Time does not stand still, and neither should we! I’m in the calm before the storm at the moment. Although things are busy at the firm, Studio m Architecture + Design, I know that the slew of calls is coming!
About half of the work I do is residential. Every year around this time, people start to suddenly realize that the Spring is coming sooner than they thought. . . and that they need a set of drawings before they can build their new home. How do you get there though?
There are a few different ways to get to your goal, and the design is only a small part of that process. There are people who hesitate when it comes to up front design costs. After all, they probably found something kind of close to what they want on the internet, and it sounds like it’s only going to be a few thousand dollars to just buy the plans online.
Option 1: Get plans Online:
Make sure, however, that the plans include structural / framing information. Some sites skip this important detail because they really don’t know where you are building (snow loading in the northeast can increase framing sizes quickly). I’m sure someone along the way will figure it out. . . . . hopefully. Depending on what kind of drawing package you get, it can probably be submitted to the local municipality for code review and permitting. Some municipalities ask for structural calculations, residential energy compliance (again, depending on where you are building, this will effect the insulation values), and sometimes specification sheets for materials. You may or may not get that from online plans. Once you have your drawings, you can reach out to one or several contractors to get a construction cost.
Option 2a: Call a builder (design/build firm):
Some design/build companies have drafters on staff who can help draw your home. Often, these services are “free” as long as you build a house with them (some charge a fee. . . some take a loss). More often than not, you will be given a “portfolio” to review and choose from (after all, it’s less expensive for them if you build the same house that everyone else is building – the drawings are already finished!) These free services, of course, are wrapped up in the cost of your house, so the cost really isn’t free, it’s just rolled into the overhead (profit costs) of your construction contract. The benefit of hiring a builder is that they will be able to track your costs in real time as you make decisions on your home. Sometimes, these guys call me, which I love because it usually means that their client wants something unique. Chances are, you will get a price from them, but will have a hard time bidding to multiple contractors (some firms may restrict it).

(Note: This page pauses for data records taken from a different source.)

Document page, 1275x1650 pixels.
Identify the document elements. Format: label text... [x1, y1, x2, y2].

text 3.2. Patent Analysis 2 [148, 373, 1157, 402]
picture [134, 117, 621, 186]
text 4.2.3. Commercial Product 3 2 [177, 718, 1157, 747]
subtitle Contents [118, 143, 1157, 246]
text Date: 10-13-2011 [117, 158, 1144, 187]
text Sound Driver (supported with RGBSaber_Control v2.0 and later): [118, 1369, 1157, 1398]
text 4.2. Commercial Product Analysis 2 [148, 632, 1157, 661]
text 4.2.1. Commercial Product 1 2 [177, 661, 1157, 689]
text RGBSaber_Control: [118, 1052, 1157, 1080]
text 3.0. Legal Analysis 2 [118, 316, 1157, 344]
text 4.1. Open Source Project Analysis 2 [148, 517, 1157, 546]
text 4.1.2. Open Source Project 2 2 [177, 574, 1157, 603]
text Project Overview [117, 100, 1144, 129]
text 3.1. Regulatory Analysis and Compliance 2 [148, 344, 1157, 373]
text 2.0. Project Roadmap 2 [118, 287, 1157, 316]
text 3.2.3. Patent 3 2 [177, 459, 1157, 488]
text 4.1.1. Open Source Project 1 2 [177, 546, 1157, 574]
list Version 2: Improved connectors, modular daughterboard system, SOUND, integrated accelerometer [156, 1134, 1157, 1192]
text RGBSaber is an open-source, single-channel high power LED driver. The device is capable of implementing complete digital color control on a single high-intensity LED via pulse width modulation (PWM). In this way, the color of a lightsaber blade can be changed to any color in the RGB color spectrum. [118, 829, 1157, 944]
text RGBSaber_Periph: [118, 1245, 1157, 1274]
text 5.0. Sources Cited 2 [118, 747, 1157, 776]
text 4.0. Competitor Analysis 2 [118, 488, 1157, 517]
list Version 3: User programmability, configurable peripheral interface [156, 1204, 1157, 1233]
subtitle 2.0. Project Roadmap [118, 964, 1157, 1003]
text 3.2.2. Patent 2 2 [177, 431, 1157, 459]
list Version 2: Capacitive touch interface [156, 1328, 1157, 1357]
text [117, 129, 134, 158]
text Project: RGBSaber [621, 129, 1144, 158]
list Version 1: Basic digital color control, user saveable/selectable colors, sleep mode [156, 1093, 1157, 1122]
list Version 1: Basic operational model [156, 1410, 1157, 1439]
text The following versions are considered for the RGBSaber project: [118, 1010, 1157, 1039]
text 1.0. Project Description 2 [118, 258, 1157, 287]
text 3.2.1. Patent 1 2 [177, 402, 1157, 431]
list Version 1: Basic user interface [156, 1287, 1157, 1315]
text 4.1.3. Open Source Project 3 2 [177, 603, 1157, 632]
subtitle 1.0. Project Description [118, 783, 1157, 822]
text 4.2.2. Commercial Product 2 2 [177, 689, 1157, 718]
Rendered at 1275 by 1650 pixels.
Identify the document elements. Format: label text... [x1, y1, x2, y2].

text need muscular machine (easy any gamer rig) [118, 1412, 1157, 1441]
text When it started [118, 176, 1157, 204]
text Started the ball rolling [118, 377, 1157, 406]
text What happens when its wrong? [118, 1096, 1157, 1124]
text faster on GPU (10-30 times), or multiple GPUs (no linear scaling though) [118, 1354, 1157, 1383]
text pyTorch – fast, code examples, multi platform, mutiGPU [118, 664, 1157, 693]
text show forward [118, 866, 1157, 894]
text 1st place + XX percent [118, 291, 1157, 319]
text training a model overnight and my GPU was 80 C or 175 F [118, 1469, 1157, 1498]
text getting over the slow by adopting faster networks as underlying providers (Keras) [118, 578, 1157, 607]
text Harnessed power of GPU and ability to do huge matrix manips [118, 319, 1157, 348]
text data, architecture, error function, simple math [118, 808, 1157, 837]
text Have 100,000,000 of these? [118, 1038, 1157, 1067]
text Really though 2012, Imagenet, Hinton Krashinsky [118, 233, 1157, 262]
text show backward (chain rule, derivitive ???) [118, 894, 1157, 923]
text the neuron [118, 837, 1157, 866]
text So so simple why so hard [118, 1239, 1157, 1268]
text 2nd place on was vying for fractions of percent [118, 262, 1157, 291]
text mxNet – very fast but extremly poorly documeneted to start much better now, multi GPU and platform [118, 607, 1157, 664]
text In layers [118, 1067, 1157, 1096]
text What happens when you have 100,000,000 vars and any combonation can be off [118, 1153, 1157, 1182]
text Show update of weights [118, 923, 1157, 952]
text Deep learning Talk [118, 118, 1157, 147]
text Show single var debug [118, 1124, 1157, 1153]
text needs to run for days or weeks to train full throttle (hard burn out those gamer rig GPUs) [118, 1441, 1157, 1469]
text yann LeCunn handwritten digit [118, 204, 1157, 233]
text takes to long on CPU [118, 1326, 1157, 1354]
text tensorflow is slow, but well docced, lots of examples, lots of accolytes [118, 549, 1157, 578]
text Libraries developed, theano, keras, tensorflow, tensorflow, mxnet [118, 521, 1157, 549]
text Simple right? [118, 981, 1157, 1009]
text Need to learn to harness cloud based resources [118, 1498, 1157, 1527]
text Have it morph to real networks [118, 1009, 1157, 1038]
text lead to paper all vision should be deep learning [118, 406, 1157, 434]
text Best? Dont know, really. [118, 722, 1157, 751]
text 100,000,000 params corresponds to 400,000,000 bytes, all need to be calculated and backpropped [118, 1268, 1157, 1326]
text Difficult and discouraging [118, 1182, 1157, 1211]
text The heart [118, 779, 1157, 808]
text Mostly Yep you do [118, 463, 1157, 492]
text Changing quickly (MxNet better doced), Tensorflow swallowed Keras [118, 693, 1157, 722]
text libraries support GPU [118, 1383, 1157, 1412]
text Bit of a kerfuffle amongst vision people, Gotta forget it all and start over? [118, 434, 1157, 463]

Option 2b: Call a builder (contractor):
This is almost the same scenario as above, but with a General Contractor. This typically happens when you have family or a friend, or someone who you already know you want to build your house. Some of these guys have a “go to” guy to draw up the plans for them. Sometimes, they will just ask that you come back when you have plans. Ideally, they will be able to keep a finger on costs as the home design progresses.
Option 3: Hire an Architect:
This one is my favorite one (OK, I may be a bit bias. . . . ). Architects cost money. In fact, building a house. . . . costs money. The cost of hiring an Architect can be offset by the fact that you hired an Architect. If you are about to spend more money than you ever have in your life, why would you NOT hire someone to help you design it and make it exactly what you want? Accurate, thought out plans have continuously benefited the Owner in cost savings during construction. Contractors make assumptions when they have to, and it would make no sense for them to guess low on something that they don’t understand (or, if they do guess low, you either have to pay more for what you wanted in the first place, or settle for what you don’t want at all).
Chances are, you have an idea of what you want. You may even have an example of a plan you like (we’ll use that as inspiration, not to copy). An Architect can sit down with you and dissect what you like and why, and turn those ideas into your new home.